Un manque de croissance rapide n’est pas un signe d’échec — c’est la norme pour les initiatives de conservation. Le plus souvent, vous devez vraiment vous présenter dans chaque village pour faire le travail. Et les organisations doivent être prêtes à attendre des années, voire des décennies, avant qu’une initiative accélère sa mise à l’échelle.

C’est certainement le cas aux Îles Salomon. Le travail de TNC sur les tortues luth à Sasakolo et Haevo s’inspire du travail dans les îles Arnavon, où TNC s’est associé aux communautés locales pour protéger une roquerie critique pour les tortues imbriquées. Après 30 ans de travail, le nombre de nids de tortues imbriquées a plus que doublé et les Arnavons ont récemment été nommés le premier parc national marin du pays.

Ce genre d’engagement à long terme n’est pas facile à maintenir, mais c’est ce que veulent les communautés locales : un engagement éprouvé à maintenir le cap. Établir des relations – et la confiance – prend du temps. Et ce n’est qu’avec cette confiance, nourrie au fil des décennies, que les interventions de conservation dureront.

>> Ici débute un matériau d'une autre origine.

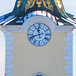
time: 11:41
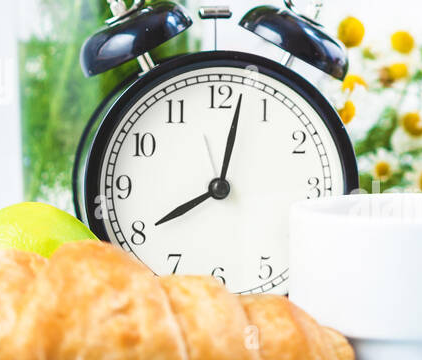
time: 8:02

une tortue nichant sur la plage
La conservation communautaire est essentielle pour sauver la tortue luth du Pacifique occidental. © Justine E. Hausheer / TNC

Onze ans plus tard, les travaux de conservation sont à nouveau en cours à Sasakolo.

Après plusieurs années de travail préparatoire et une meilleure consultation de la communauté, les gardes hommes et femmes travaillent dur pour protéger la population locale de tortues luth nicheuses. Alors que nous recommençons, une communication constante avec la communauté renforce notre relation : à travers des rencontres, des accords signés, et beaucoup d’écoute.

La science fait une belle histoire. Mais la science seule ne résoudra pas un problème de conservation. Pour sauver les tortues luth du Pacifique occidental, nous avons besoin d’une collaboration sincère avec les communautés.

Dans ce cas, la conservation ne peut avoir lieu qu’une seule conversation à la fois.